Das erkennende Gericht schließt sich diesem Rechtsverständnis an. Danach sind die Beschäftigten der
AQS keine Gutachter im Sinne des mitbestimmungsrechtlichen Tatbestandes, da ihnen nach der
Geschäftsverteilung die Begutachtung als eigene dienstliche Aufgabe obliegt.
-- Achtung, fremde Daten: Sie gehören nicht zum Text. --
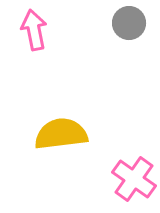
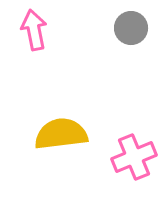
gray circle: moved 2 px right, 5 px down
pink cross: moved 22 px up; rotated 33 degrees clockwise
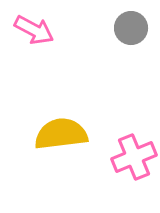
pink arrow: rotated 129 degrees clockwise
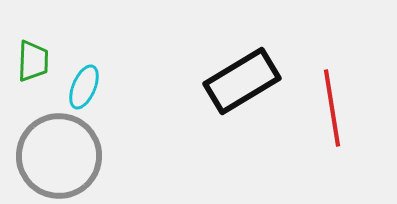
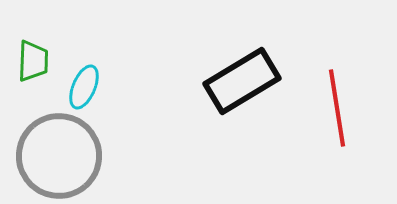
red line: moved 5 px right
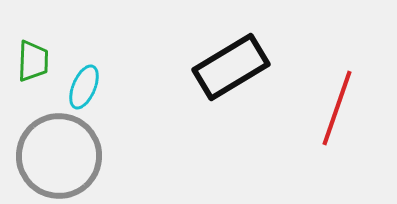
black rectangle: moved 11 px left, 14 px up
red line: rotated 28 degrees clockwise
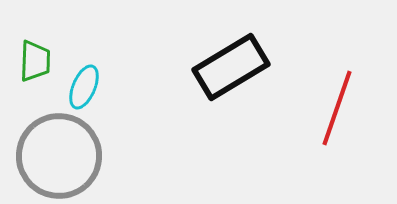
green trapezoid: moved 2 px right
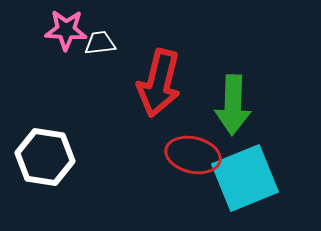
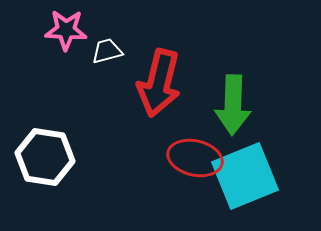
white trapezoid: moved 7 px right, 8 px down; rotated 8 degrees counterclockwise
red ellipse: moved 2 px right, 3 px down
cyan square: moved 2 px up
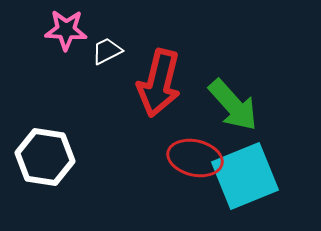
white trapezoid: rotated 12 degrees counterclockwise
green arrow: rotated 44 degrees counterclockwise
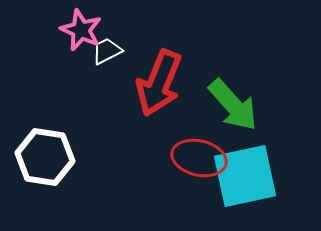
pink star: moved 15 px right; rotated 21 degrees clockwise
red arrow: rotated 8 degrees clockwise
red ellipse: moved 4 px right
cyan square: rotated 10 degrees clockwise
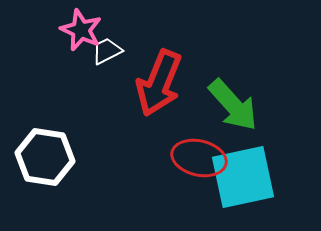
cyan square: moved 2 px left, 1 px down
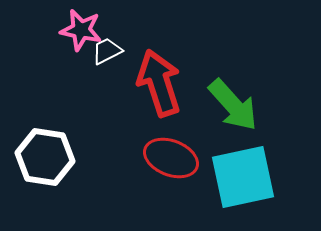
pink star: rotated 12 degrees counterclockwise
red arrow: rotated 140 degrees clockwise
red ellipse: moved 28 px left; rotated 8 degrees clockwise
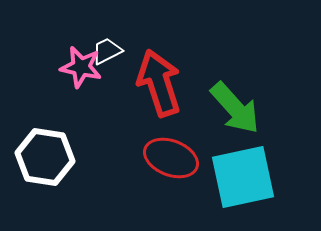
pink star: moved 37 px down
green arrow: moved 2 px right, 3 px down
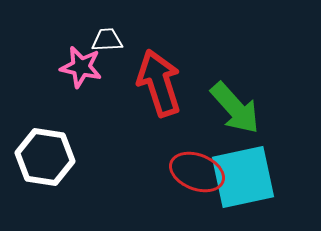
white trapezoid: moved 11 px up; rotated 24 degrees clockwise
red ellipse: moved 26 px right, 14 px down
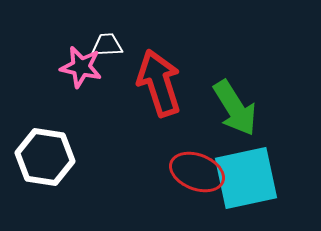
white trapezoid: moved 5 px down
green arrow: rotated 10 degrees clockwise
cyan square: moved 3 px right, 1 px down
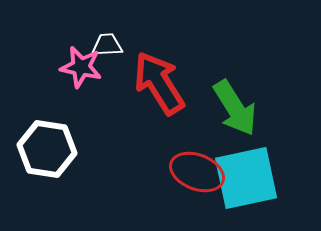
red arrow: rotated 14 degrees counterclockwise
white hexagon: moved 2 px right, 8 px up
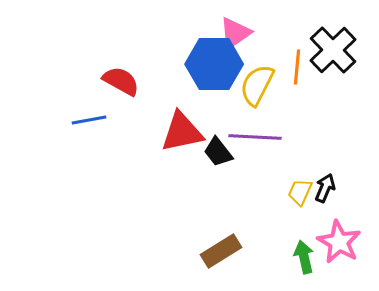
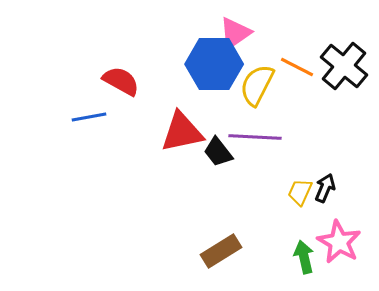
black cross: moved 11 px right, 16 px down; rotated 6 degrees counterclockwise
orange line: rotated 68 degrees counterclockwise
blue line: moved 3 px up
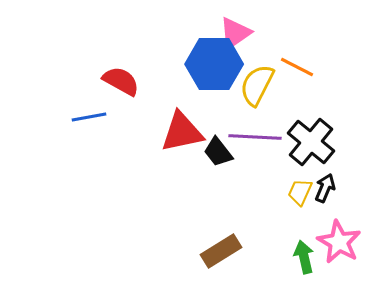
black cross: moved 33 px left, 76 px down
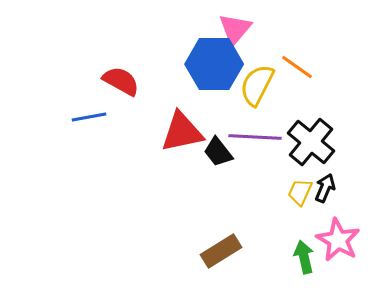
pink triangle: moved 4 px up; rotated 15 degrees counterclockwise
orange line: rotated 8 degrees clockwise
pink star: moved 1 px left, 2 px up
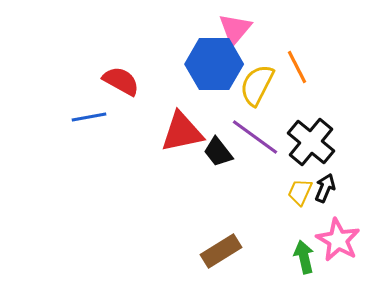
orange line: rotated 28 degrees clockwise
purple line: rotated 33 degrees clockwise
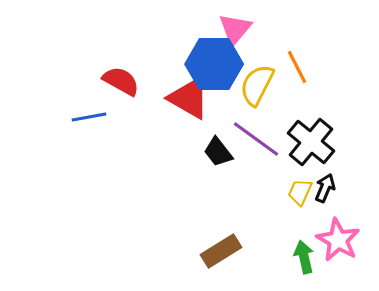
red triangle: moved 7 px right, 34 px up; rotated 42 degrees clockwise
purple line: moved 1 px right, 2 px down
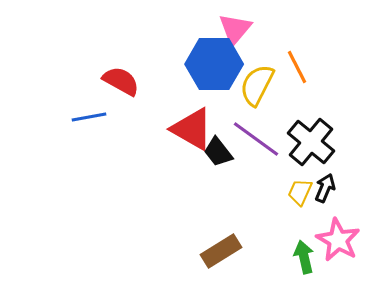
red triangle: moved 3 px right, 31 px down
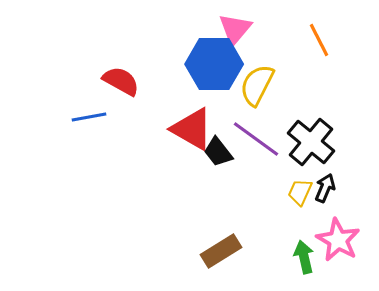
orange line: moved 22 px right, 27 px up
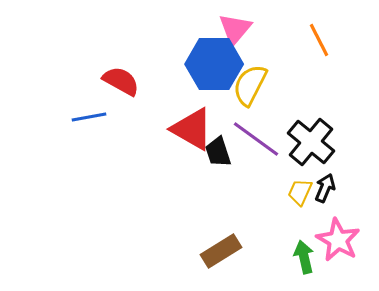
yellow semicircle: moved 7 px left
black trapezoid: rotated 20 degrees clockwise
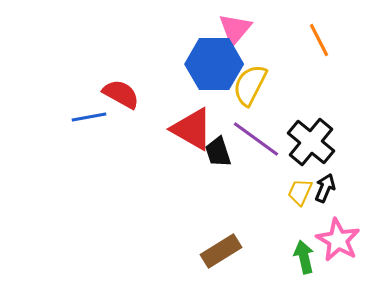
red semicircle: moved 13 px down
Ein
mitbestimmungsrechtlicher Tatbestand wird auch nicht dadurch begründet, dass durch die Einrichtung der
AQS erstmals dieser Tätigkeitsbereich geschaffen wurde.
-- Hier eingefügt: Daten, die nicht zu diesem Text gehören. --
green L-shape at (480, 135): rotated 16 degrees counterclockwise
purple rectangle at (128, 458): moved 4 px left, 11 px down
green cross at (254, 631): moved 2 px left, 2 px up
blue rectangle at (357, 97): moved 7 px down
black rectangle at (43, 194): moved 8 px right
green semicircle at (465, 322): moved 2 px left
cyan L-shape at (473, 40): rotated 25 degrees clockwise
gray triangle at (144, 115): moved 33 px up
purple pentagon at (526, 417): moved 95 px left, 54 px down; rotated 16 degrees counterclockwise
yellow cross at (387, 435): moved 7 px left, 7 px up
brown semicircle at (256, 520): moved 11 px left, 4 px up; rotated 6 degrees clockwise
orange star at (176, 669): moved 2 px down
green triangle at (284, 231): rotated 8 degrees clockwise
Diese Definition des Gutachterbegriffs schließt auch einen Mitbestimmungstatbestandes nach § 80 Abs. 2,
1. HS LPersVG aus. § 80 Abs. 2 Nr. 15 LPersVG ist Lex-Speziales, so dass das Mitbestimmungsrecht bei
der Auswahl des Gutachters nur entsprechend der dort vorgegebenen Tatbestandsmerkmale besteht.
Deshalb braucht hier nicht im Einzelnen erörtert zu werden, wie bei einer Mischtätigkeit des Gutachters
und Evaluationsbeauftragten, der sowohl pädagogische, didaktische und erzieherische als auch
wirtschaftlichkeits- und organisationsrechtliche Fragestellungen zu prüfen hat, die Mitbestimmung bei der
Auswahl dieser Person für Teilbereiche abzugrenzen ist.
Die Kostenentscheidung ergeht gemäß § 154 Abs. 1 VwGO.
Die Entscheidung über die vorläufige Vollstreckbarkeit der Kosten beruht auf § 167 Abs. 2 VwGO i.V.m. §
708 Nr. 11 ZPO.
Beschluss
der 5. Kammer des Verwaltungsgerichts Mainz (Fachkammer für Personalvertretungssachen - Land -) vom
30.08.2006
Der Streitwert wird auf 5.000,-- € festgesetzt (§ 52 Abs. 2 GKG).